Provided passage:
......
The college have air-conditioned classrooms with projection facilities and Internet, campus-wide wired as well as a wireless network having Internet connectivity, with 24x7 Internet in campus and an overall computer-student ratio of 1 : 2.95.

History

Sri Guru Tegh Bahadur Khalsa College, a constituent college of the University of Delhi, was established in 1951 and has been, since, maintained by Delhi Sikh Gurudwara Management Committee (DSGMC), a statutory body established under an act of the Parliament of India. The focus of the college at the time of inception was to ensure a comprehensive social transformation through access to quality education, in particular to young Punjabi refugees of partition in 1947, and to conserve and promote Punjabi language, culture, and heritage. The college is named after the Ninth Guru of Sikhism Sri Guru Tegh Bahadur, who sacrificed his life to uphold secular values and is an institution with the cosmopolitan environment and progressive outlook.
Khalsa College is a constituent of the University of Delhi. The college began in four rooms in a school in Dev Nagar with 49 students and a faculty of 6. It moved to its present location in 1973.

Academics

Academic programmes
At present, there are 18 undergraduate programmes, two B.Tech. programmes, 12 postgraduate programmes, one postgraduate diploma, two undergraduate diplomas, and 9 certificate courses, making a total of 44 programmes. As of the session 2015–16, there were 3,768 students in these programmes, and 140 full-time teachers, out of which 101 permanent. During last four years, 57 teachers participated in various staff-development programmes.
The college offers the following courses:
 B.A. (program)
 B.A. (Hons)
 B.A. (Hons) in Business Economics also known as B.B.E.
 B.Com.(Hons)
 B.Com. (Programme)
 B.Sc. (Hons) in Botany
 B.Sc. (Hons) in Chemistry
 B.Sc. (Hons) in Computer Science
 B.Sc. (Hons) in Electronics
 B.Sc. (Hons) in Mathematics
 B.Sc. (Hons) in Physics
 B.Sc. (Hons) in Zoology
 B.Sc. in Life Science
 B.Sc. in Physical Science
 PG Diploma Forensic Science
 Certificate Course in Web Journalism
 Certificate Course in Sports Economics and Marketing
 Certificate Courses in French, German, Spanish and Italian.
......
Data section:
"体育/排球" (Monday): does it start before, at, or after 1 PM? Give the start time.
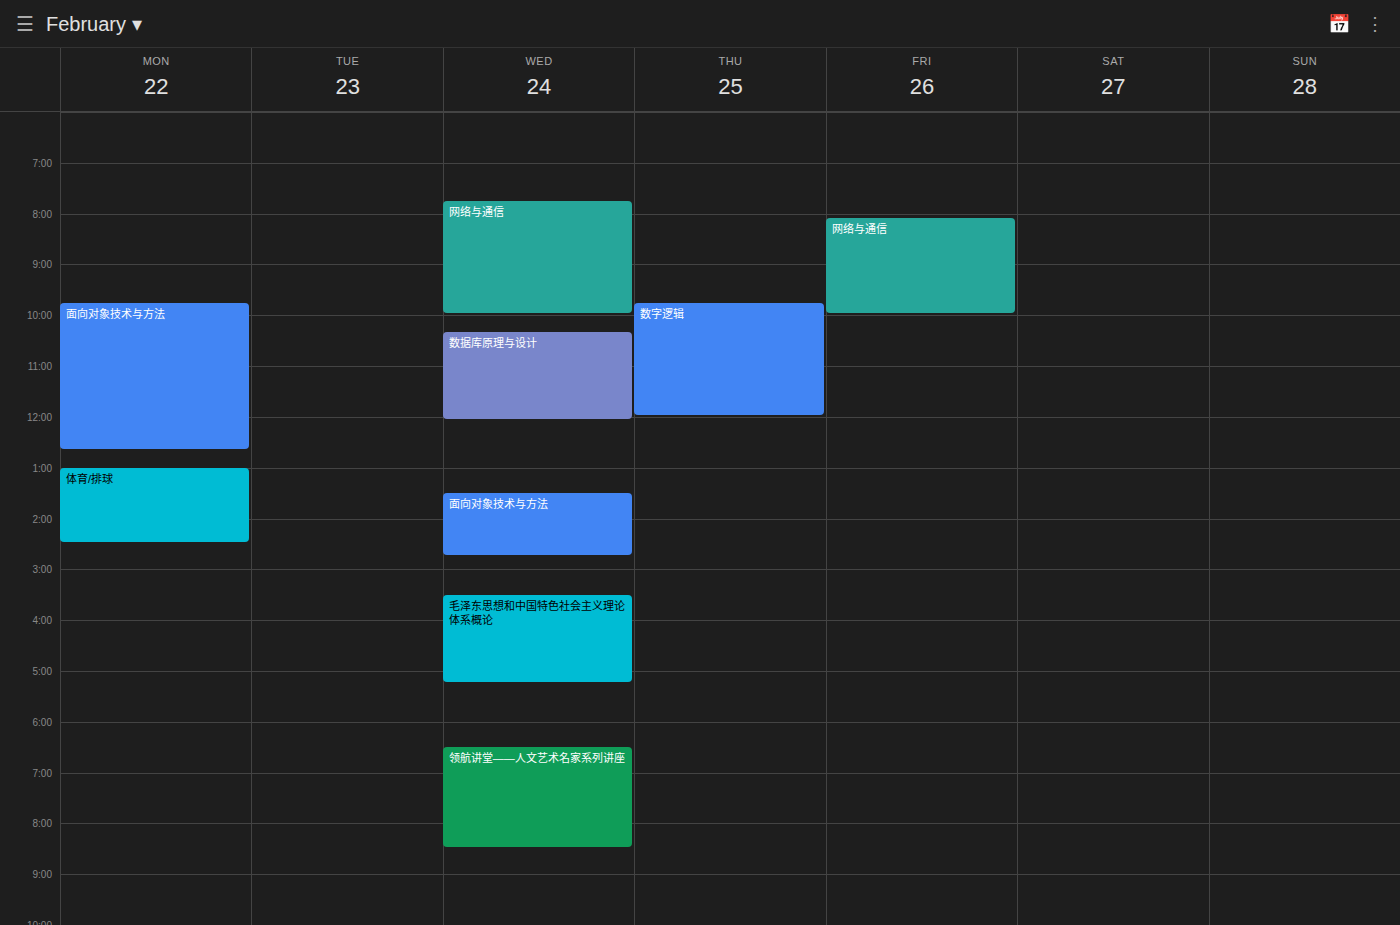
1:00 PM -- exactly at 1 PM, on the 1 PM line.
......
Task goal: Reproduce verbatim the part of the Khalsa College passage starting with "Academic programmes" and going on through "various staff-development programmes.". The lines play no part in this work.

Exercise response:
Academic programmes
At present, there are 18 undergraduate programmes, two B.Tech. programmes, 12 postgraduate programmes, one postgraduate diploma, two undergraduate diplomas, and 9 certificate courses, making a total of 44 programmes. As of the session 2015–16, there were 3,768 students in these programmes, and 140 full-time teachers, out of which 101 permanent. During last four years, 57 teachers participated in various staff-development programmes.